Mais dans le monde de la course à pied, des balades en forêt, des randonnées familiales, on aimerait parfois qu’un tel élan de compassion s’exprime avec la même vigueur quand les victimes ne portent pas de fusil.
Car il faut oser poser la question : pourquoi la tristesse est-elle si bruyante quand un chasseur décède… et si discrète quand un promeneur, un coureur ou un cycliste est blessé — voire tué — par balle ?
Le respect ne devrait pas être à géométrie variable
Rien ne justifie de minimiser ce qui s’est passé aujourd’hui à Brue-Auriac. C’est un drame. Mais ce n’est pas le seul. En France, chaque année, des non-chasseurs sont victimes d’accidents. Certains s’en sortent avec des blessures, d’autres non. Et trop souvent, leur histoire est reléguée au silence, ou accompagnée de commentaires culpabilisants. On leur reproche d’avoir été « au mauvais endroit, au mauvais moment ». Comme si la nature appartenait à ceux qui y entrent armés.
Quand un chasseur meurt, les hommages pleuvent. Quand un promeneur est tué, sa plaque commémorative finit par disparaître, sans un mot.
C’est toute une logique : zéro compassion, zéro mémoire. Non seulement les fédérations ne présentent jamais leurs condoléances quand un civil est touché, mais l’effacement des victimes devient presque une norme. Pas de reconnaissance, pas de regret, pas même de silence digne. Juste du mépris… et parfois même de la provocation.
Les joggeurs ne méritent pas moins d’humanité
Aujourd’hui, les hommages sont nombreux. Ils pleuvent sur les réseaux sociaux cynégétiques. On parle de passion, de devoir, de solidarité. On partage la douleur.
Mais où étaient ces messages quand un joggeur a été grièvement blessé il y a quelques jours dans le Vaucluse, lui aussi un dimanche ? Où sont les fédérations quand une promeneuse est tuée dans un champ, atteinte par un tir perdu ? Où est l’élan de compassion envers ceux qui n’ont rien demandé, si ce n’est profiter de la forêt en paix ?
Quand un joggeur est touché par balle, voilà ce qu’on entend : « Vous n’avez qu’à rester chez vous », « C’est privé ici », « On entretient les sentiers, vous devriez nous dire merci », « Vous exagérez », « Attendez les résultats de l’enquête », « Vous n’avez rien à faire là pendant la chasse », « On va vous interdire les chemins ». Aucune compassion.

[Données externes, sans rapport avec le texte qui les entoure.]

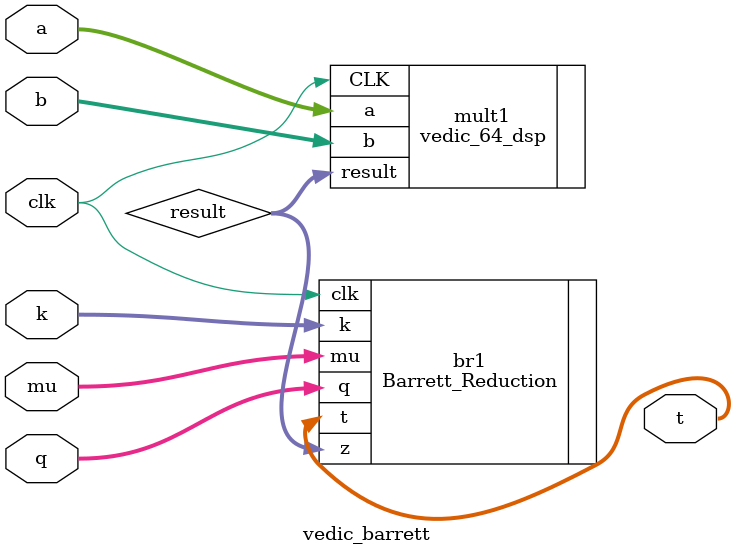
<source format=v>
`timescale 1ns / 1ps

module vedic_barrett (
    input wire clk,
    input [63:0] a,
    input [63:0] b,
    input [63:0] q,
    input [30:0] mu,
    input [7:0] k,
    output [63:0] t
);

    wire [127:0] result;

    // Instantiate modules
    vedic_64_dsp mult1 (
        .CLK(clk),    // Connect clk to the module
        .a(a[63:0]),
        .b(b[63:0]),
        .result(result[127:0])
    );

    Barrett_Reduction br1 (
        .clk(clk),    // Connect clk to the module
        .z(result[127:0]),
        .q(q[63:0]),
        .mu(mu[30:0]),
        .k(k[7:0]),
        .t(t[63:0])
    );

endmodule
</source>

Juste des reproches, des menaces, et une inversion constante de la responsabilité.
Mais quand c’est un chasseur qui perd la vie, les condoléances fusent, les articles pleuvent, et la Fédération s’exprime dans l’heure. Deux poids, deux mesures. Et toujours le même silence quand ce sont les autres qui tombent.
Ce silence du monde de la chasse est un choix
Oui, il est plus confortable de soutenir les siens. Oui, il est plus facile de regarder ailleurs quand la responsabilité dérange. Mais ce silence, c’est aussi une forme de mépris. Il révèle un clivage dangereux dans la manière dont la société perçoit les victimes : il y aurait les « bons morts », ceux dont on parle, et les autres, ceux que l’on efface.
Ce n’est pas acceptable.
Aujourd’hui, un chasseur est mort. C’est une perte. Une famille est en deuil, et nous leur adressons nos pensées.
Mais ce que nous demandons, ce n’est pas moins de compassion pour les chasseurs. C’est autant pour les autres. Pour les joggeurs, les enfants, les promeneurs. Pour toutes celles et ceux qui aiment la nature sans vouloir l’armer.